Evidence evaluating interventions for stroke prevention was limited by the small number of studies for specific comparisons and lack of direct comparisons of novel anticoagulants, although many included studies were good-quality randomized controlled trials involving more than 5,000 patients. We found that a factor IIa inhibitor (dabigatran 150 mg) was superior to warfarin in reducing the incidence of stroke (including hemorrhagic) or systemic embolism (relative risk [RR] 0.66; 95% CI 0.53 to 0.82), with no significant difference in the occurrence of major bleeding (RR 0.93; 95% CI 0.81 to 1.07) (high strength of evidence for both outcomes). The Xa inhibitor rivaroxaban was noninferior to warfarin in preventing stroke or systemic embolism (moderate strength of evidence), with similar rates of major bleeding and death (high strength of evidence). The Xa inhibitor apixaban was superior to warfarin in reducing the incidence of stroke or systemic embolism (hazard ratio [HR] 0.79; 95% CI 0.66 to 0.95; high strength of evidence); major bleeding (HR 0.69; 95% CI 0.60 to 0.80; high strength of evidence); and all-cause mortality (HR 0.89; 95% CI 0.80 to 0.998; moderate strength of evidence). Apixaban was also superior to aspirin in reducing the incidence of stroke or systemic embolism (HR 0.45; 95% CI 0.32 to 0.62), with similar hemorrhagic events, including major bleeding (HR 1.13; 95% CI 0.74 to 1.75), in patients who are not suitable for oral anticoagulation (high strength of evidence for both outcomes). However, no studies directly compared the new therapies. Evidence for patients undergoing invasive procedures, switching among anticoagulant therapies, and starting or restarting anticoagulant therapy after previous major bleeding events was insufficient.
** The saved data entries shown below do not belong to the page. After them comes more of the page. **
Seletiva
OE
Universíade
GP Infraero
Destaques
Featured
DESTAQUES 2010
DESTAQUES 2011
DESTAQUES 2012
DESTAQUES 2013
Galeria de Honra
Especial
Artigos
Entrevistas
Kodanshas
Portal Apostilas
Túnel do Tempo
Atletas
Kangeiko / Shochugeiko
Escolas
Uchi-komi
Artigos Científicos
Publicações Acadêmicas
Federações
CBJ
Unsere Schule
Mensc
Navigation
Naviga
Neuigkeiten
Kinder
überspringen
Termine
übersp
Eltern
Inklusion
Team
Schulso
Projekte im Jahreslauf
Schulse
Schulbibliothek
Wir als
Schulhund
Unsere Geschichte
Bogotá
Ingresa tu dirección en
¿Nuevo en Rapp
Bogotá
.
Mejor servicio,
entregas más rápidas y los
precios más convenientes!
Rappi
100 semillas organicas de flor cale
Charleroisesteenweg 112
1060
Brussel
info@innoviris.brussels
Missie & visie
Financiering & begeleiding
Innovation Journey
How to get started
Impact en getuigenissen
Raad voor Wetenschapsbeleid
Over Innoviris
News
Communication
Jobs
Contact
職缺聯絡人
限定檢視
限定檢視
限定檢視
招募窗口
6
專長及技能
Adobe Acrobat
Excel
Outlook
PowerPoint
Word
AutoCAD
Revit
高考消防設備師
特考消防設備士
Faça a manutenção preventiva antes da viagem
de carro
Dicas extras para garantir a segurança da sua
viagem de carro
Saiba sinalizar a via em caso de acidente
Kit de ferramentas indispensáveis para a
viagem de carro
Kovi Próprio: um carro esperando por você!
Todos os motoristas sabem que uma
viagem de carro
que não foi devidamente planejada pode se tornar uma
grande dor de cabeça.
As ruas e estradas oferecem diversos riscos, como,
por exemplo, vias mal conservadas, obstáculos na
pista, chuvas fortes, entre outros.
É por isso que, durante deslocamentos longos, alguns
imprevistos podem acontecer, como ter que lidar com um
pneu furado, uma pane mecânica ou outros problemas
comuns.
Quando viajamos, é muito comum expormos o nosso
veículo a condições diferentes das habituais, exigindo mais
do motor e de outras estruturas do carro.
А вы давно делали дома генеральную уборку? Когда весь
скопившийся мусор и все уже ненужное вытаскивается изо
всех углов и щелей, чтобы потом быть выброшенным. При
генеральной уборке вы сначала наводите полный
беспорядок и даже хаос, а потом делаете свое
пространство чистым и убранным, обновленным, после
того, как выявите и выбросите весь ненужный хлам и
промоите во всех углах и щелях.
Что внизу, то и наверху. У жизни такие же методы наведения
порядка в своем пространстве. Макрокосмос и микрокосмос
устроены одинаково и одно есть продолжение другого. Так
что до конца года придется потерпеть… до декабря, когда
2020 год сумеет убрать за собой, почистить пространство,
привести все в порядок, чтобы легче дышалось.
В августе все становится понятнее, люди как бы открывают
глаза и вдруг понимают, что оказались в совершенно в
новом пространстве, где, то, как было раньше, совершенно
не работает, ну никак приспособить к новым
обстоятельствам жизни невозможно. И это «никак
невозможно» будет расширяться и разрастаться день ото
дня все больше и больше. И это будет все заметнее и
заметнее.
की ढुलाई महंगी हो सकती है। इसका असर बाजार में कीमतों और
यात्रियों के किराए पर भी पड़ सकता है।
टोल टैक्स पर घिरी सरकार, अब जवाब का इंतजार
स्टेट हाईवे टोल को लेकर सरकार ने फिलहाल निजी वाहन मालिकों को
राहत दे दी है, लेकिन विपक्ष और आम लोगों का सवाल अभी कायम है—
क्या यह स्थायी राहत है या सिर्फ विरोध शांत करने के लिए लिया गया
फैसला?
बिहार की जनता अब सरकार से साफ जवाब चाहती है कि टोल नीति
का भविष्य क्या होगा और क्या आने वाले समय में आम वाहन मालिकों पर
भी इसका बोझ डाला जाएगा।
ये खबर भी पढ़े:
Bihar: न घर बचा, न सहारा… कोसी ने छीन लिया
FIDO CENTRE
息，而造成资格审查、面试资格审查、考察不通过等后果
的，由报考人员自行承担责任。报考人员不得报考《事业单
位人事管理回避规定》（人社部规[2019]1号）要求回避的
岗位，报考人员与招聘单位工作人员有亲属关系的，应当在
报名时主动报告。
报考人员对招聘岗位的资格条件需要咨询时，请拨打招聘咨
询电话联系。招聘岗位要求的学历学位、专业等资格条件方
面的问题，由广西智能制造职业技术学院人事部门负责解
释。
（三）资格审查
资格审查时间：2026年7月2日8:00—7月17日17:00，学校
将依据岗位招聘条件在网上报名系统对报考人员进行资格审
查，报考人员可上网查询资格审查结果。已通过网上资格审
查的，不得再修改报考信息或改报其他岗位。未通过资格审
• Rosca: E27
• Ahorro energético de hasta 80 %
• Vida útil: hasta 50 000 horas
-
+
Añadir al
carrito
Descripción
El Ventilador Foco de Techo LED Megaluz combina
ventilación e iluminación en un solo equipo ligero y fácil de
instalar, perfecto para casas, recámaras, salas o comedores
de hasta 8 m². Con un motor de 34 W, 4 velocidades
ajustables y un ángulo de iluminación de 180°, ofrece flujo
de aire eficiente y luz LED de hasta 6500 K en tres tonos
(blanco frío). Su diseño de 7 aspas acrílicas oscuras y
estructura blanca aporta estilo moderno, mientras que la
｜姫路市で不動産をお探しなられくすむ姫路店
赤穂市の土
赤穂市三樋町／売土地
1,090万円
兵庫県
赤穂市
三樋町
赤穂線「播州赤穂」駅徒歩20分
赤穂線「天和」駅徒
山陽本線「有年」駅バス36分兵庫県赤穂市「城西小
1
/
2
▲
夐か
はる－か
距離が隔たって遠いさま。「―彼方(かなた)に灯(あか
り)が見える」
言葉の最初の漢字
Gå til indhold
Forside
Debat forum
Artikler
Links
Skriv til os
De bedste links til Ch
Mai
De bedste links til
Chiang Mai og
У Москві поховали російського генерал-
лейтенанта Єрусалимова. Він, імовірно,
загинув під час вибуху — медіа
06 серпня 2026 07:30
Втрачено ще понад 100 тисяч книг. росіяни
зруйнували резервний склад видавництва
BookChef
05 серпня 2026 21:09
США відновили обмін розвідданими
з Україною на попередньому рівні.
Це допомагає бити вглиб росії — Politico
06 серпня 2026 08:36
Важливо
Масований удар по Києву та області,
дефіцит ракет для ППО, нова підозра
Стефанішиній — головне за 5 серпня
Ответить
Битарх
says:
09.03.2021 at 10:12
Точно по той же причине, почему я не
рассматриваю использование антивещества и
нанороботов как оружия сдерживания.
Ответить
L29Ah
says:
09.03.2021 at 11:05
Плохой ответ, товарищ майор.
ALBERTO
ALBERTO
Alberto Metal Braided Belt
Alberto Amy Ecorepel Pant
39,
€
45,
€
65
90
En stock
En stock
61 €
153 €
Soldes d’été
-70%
Overall, we found that CHADS2 and CHA2DS2-VASc scores have the best discrimination ability for stroke events in patients with AF among the risk scores we reviewed, whereas HAS-BLED provides the best discrimination of bleeding risk. Imaging tools require further evidence in regard to their appropriate use in clinical decisionmaking. Improved evidence of the use of these scores among patients on therapy is also required. Newer anticoagulants show early promise of reducing stroke and bleeding events when compared with warfarin, and apixaban shows safety and efficacy in patients who are not candidates for warfarin. However, further studies are required for key clinical scenarios involving anticoagulation use and procedures, switching or bridging therapies, and when to start anticoagulation after a hemorrhagic event.